- **EXTRACT TO READ**:
--- START ---
It's gotta be one of the strongest smells. On the planet. That and peanut butter. Peanut butter and skunk. Yeah. Skunk. But, I just think that would be... I don't know. That's the route that I've taken and it's worked. I've had a lot of deer recently and even I, so maybe it's partly the property.
I've had deer come in if my wind is blowing at zero degrees straight in front of me, these deer come in at four degrees. And they don't even stop. And I'm thinking like, dude, my wind has to be spreading right there. They're far enough out right now. It's gotta be spreading. They've gotta catch me.
Not even a second look. Until I give him the old meh, meh, and buh bye. Meh. Dead. I know, I did a gunshot. That was weird. You got a rifle. Yeah, I know. I said you could probably... You do it in reverse order, right? Meh. That reminds me of Despicable Me. You should [00:55:00] name the... Say the weapon after you use it.
Lipstick Taser!
You're a child. I, 100%, 100%. This is one of my bosses, guys. That's gonna be the name of this podcast episode, Lipstick Taser. People are gonna be like, what is this episode about? Hunting Tactics 101. How to keep yourself safe in dangerous situations. Lipstick Taser! SEO is not gonna work in your favor.
No, it's not. A bunch of kids, , a bunch of like elementary school kids are gonna listen to this podcast, I think. Yeah, I think going What's your sink control regimen, Tom? Sink control is just, I use Oh, that's what I was gonna say. Thank you. Yeah, I was, I had that thought and then I got distracted clearly.
I've started you and we just started using it at our house and then I was like, Hey, this is, so I use just. I buy laundry detergent that just says free and clear. So it's just it doesn't smell like anything. I'm like, Hey, [00:56:00] this is enough. And then I will say like nose jammer has been an interesting product.
--- END ---
- **EXPLORE THE MATERIAL**:
a: List every smell or scent product that the hunting podcast transcript mentions.
b: Write out the part of the hunting podcast transcript that begins at the words "I've had deer" and stops after "you use it.".
c: Write what comes next in the hunting podcast transcript, picking up after its last sentence.
The data after this point is separate material, unrelated to the hunting podcast transcript.

- **DATASET SECTION**:
--- START ---
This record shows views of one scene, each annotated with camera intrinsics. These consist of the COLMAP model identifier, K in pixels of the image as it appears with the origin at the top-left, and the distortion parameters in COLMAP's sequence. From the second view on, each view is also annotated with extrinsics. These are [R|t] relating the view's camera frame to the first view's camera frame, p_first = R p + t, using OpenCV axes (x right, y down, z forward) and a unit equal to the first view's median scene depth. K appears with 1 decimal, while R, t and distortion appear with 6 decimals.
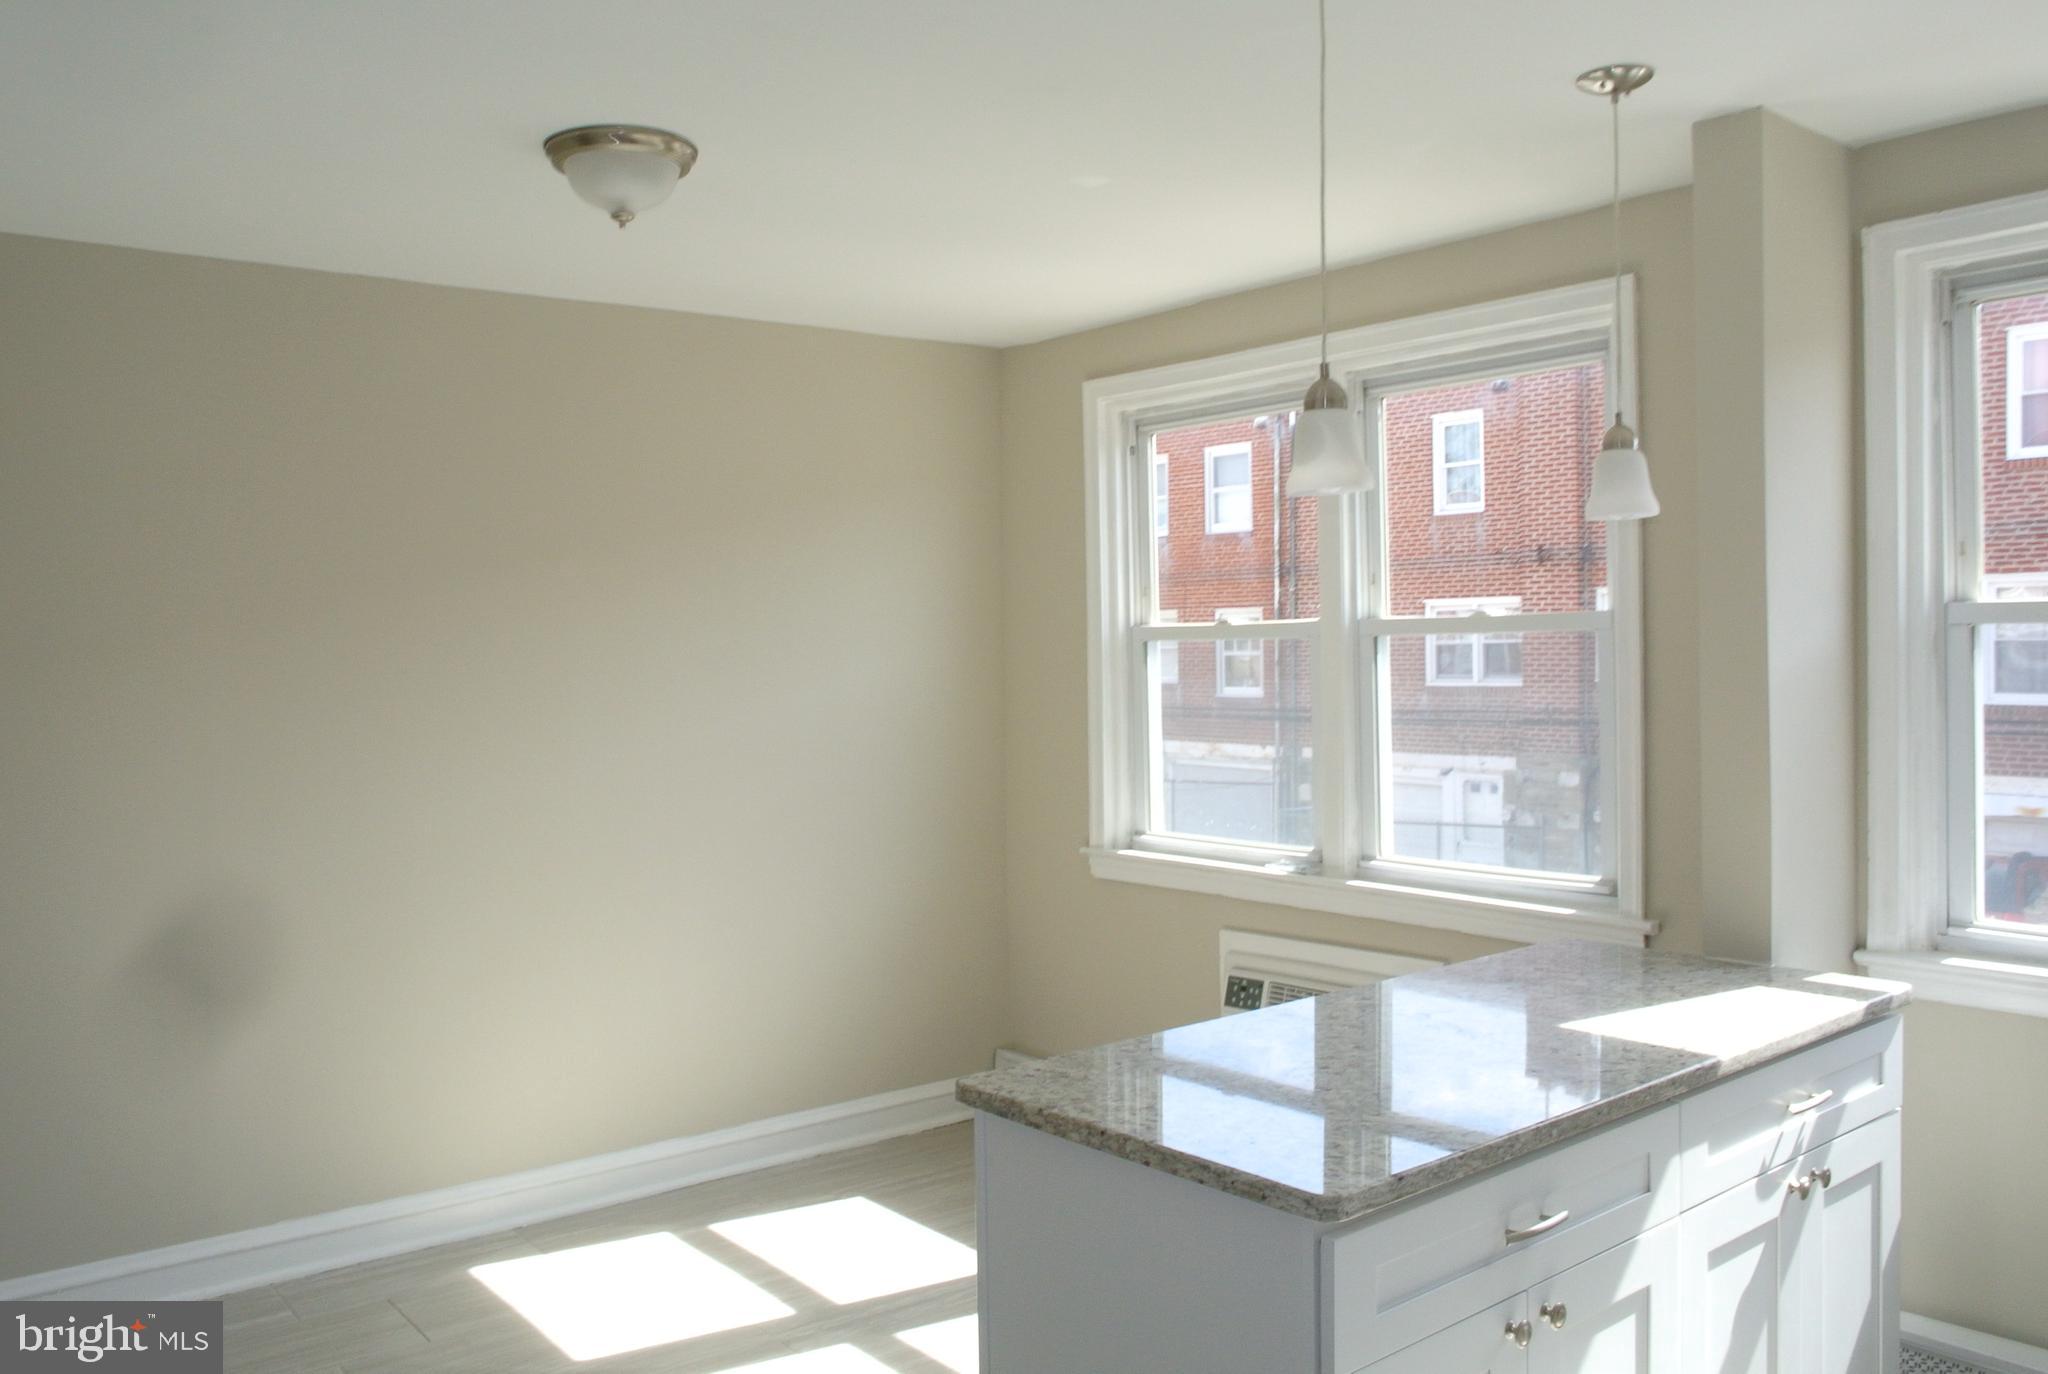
lens RADIAL K [[1595.0, 0, 1026.5], [0, 1595.0, 682.8], [0, 0, 1]] dist [-0.064774, 0.043927]
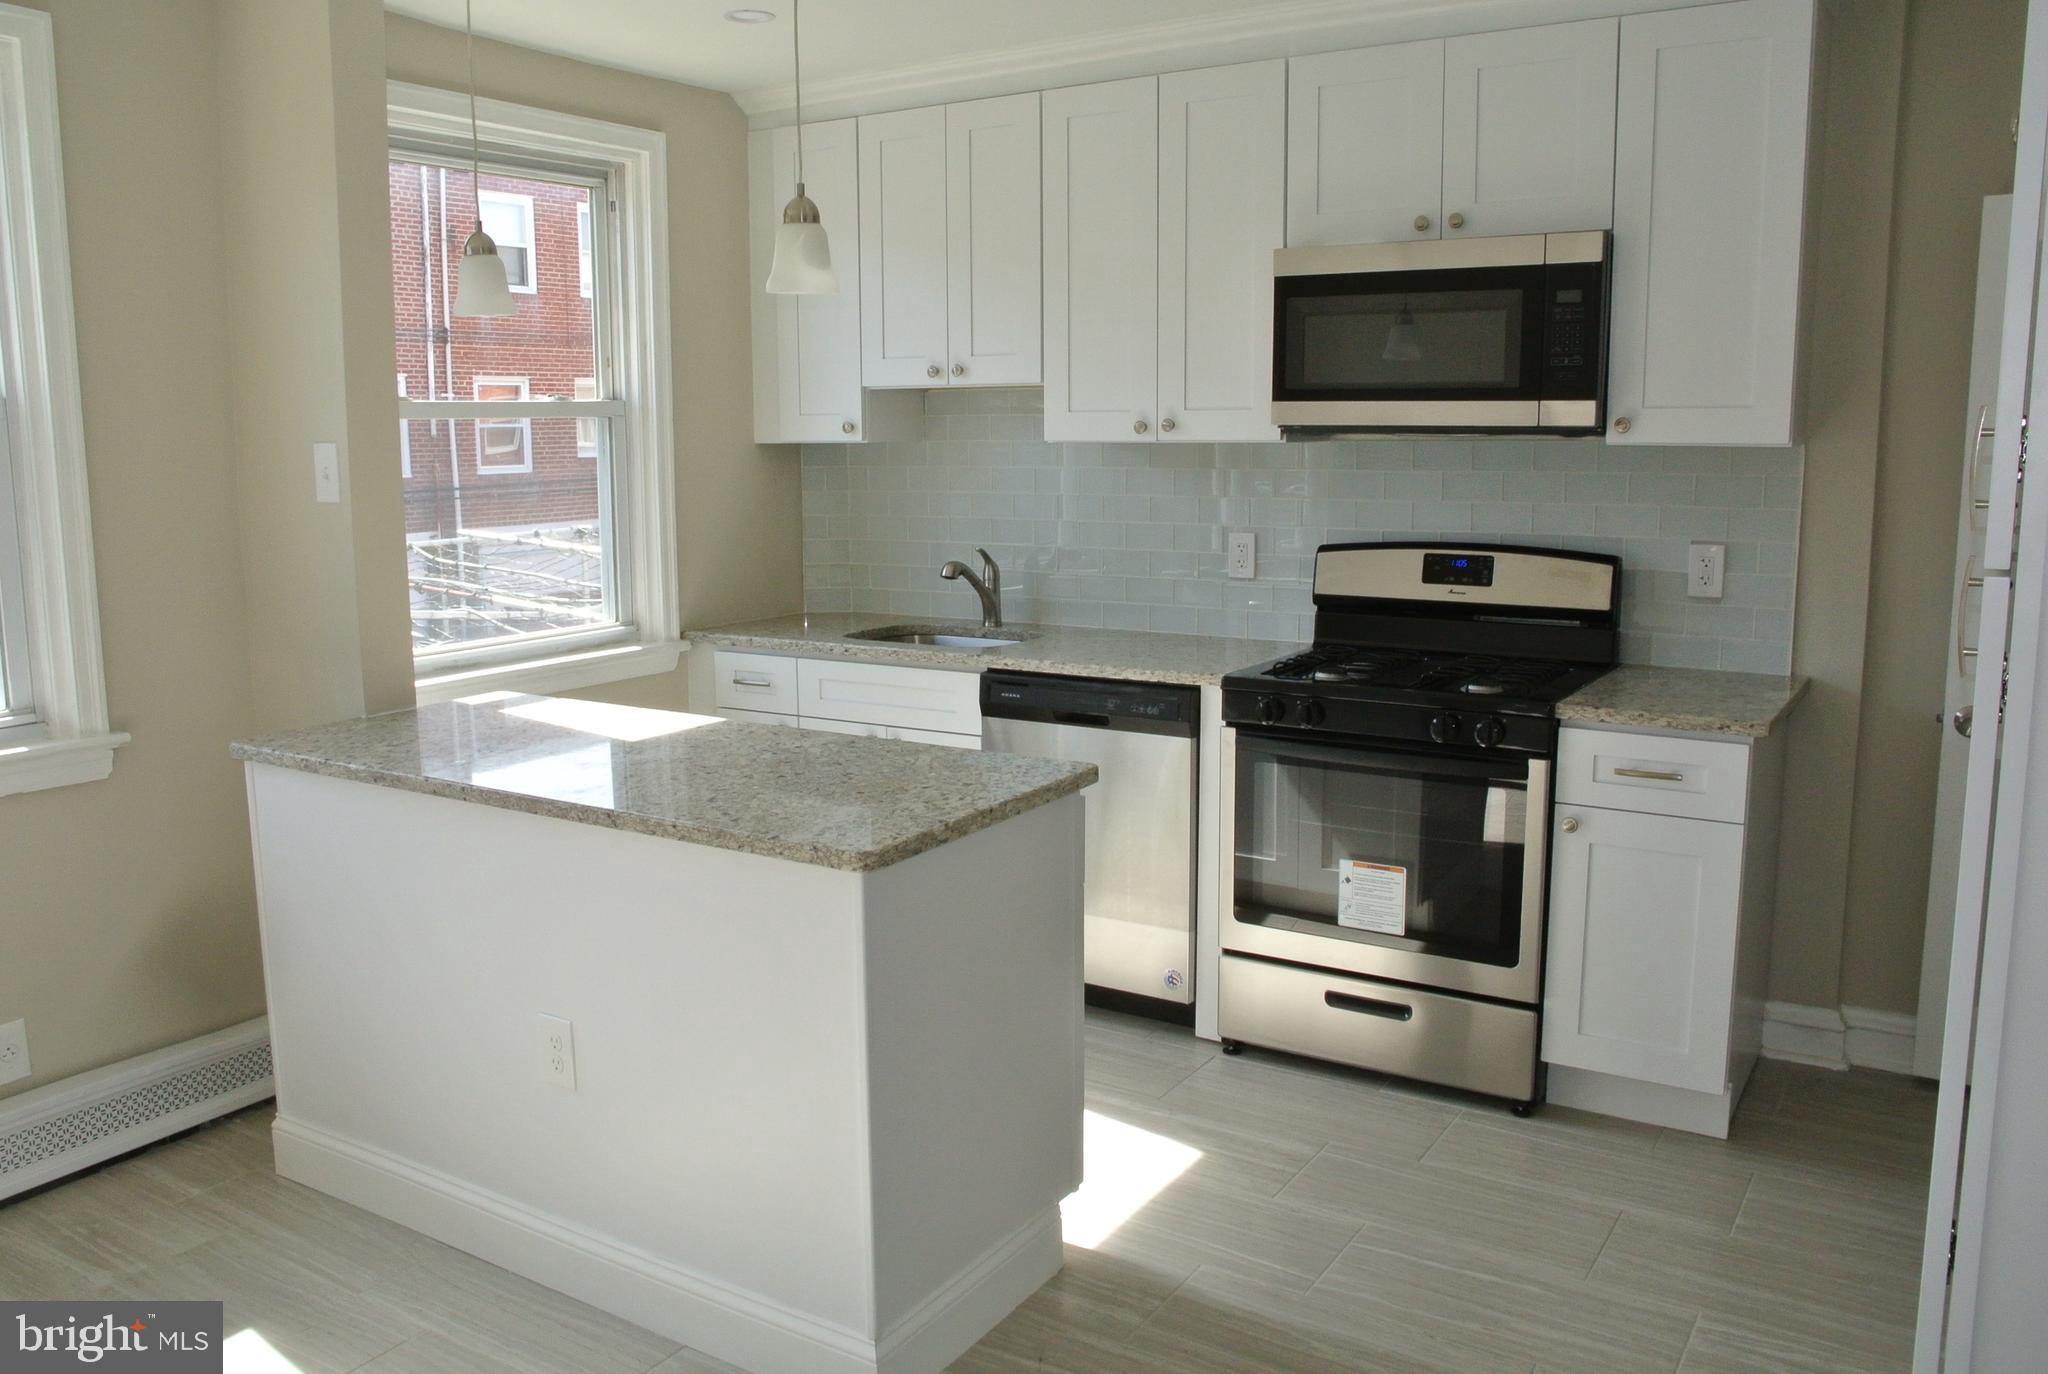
lens RADIAL K [[1595.0, 0, 1023.7], [0, 1595.0, 677.9], [0, 0, 1]] dist [-0.064774, 0.043927]
pose [[-0.303638, -0.138918, 0.942606, -0.826807], [0.036349, 0.986905, 0.157155, -0.012333], [-0.952094, 0.081981, -0.294613, 0.975892]]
--- END ---
- **TASK RESPONSES**:
a:
- Peanut butter
- Skunk
- Laundry detergent labeled "free and clear"
- Nose jammer

b:
I've had deer come in if my wind is blowing at zero degrees straight in front of me, these deer come in at four degrees. And they don't even stop. And I'm thinking like, dude, my wind has to be spreading right there. They're far enough out right now. It's gotta be spreading. They've gotta catch me.
Not even a second look. Until I give him the old meh, meh, and buh bye. Meh. Dead. I know, I did a gunshot. That was weird. You got a rifle. Yeah, I know. I said you could probably... You do it in reverse order, right? Meh. That reminds me of Despicable Me. You should [00:55:00] name the... Say the weapon after you use it.

c:
I think that's one of those things where we were like the masking, right? The masking. So I'm not worried. Like I hunt the wind. I don't do a bunch of products, but I will say like nose jammer is an interesting thing. And, I just basically use it because I have it, because I've had it from the past, and you obviously don't use, I mean you don't use a whole bottle usually in a hunting season.
But I wouldn't say it's anything religious in that way. Say you live and die by it. No I just, to me you need to understand, if you, The other thing you learn, I think, that you should try to learn while you're out observing is what wind and thermals do out there. Because I think... On your property you're hunting specifically.
Exactly. Because it's way different. I'm talking, you can be in the same bottoms and one end of the bottoms be completely different than the other end. Or up on the ridge could be... Andy, you know how it is. You get in the stand at 5 a. m. By 8 a. m.. Everything's shifted. Yeah, and it's different than the weather app.
Yeah, you know [00:57:00] wait a minute The weather said it was gonna be 15 miles an hour out of the south southeast and it's southeast at 16 What is wrong right? You know right, but like it changes. Yes, like it really changes things Well in the way in contour of the property and where the cover where the openings are at your field edges And like you get I know like we have a I hunt off of one of the public pieces that we hunt is off of a lake and there is there's one of the giants that I was talking about that we first started hunting on public.
He lived there and he's invincible. He lives in a cove. That's the only part of the public that he uses is his cove and he doesn't hit that cove unless the thermals are piling up. So like in the evenings when that when the thermal start to drop and it fills that cove up, he'll move through. He could smell three.
I've had I had him at 17 yards in thicket and he wouldn't walk out of the thicket into the opening of The thing, until the thermals hit, and as soon as, we had 16 mile an hour wind, he couldn't smell me, your day winds died, thermals took over, and he busted me, and he would not break that cover, until that thermals hit, [00:58:00] and I'm watching him, not even and as soon as that thermals hit, he said, yeet, and crashed out of there, but look at what you just learned, and to, to everybody who's been, circle it all back look at what you learned from that sit, yeah, it's a quote unquote failure, I didn't see it that way.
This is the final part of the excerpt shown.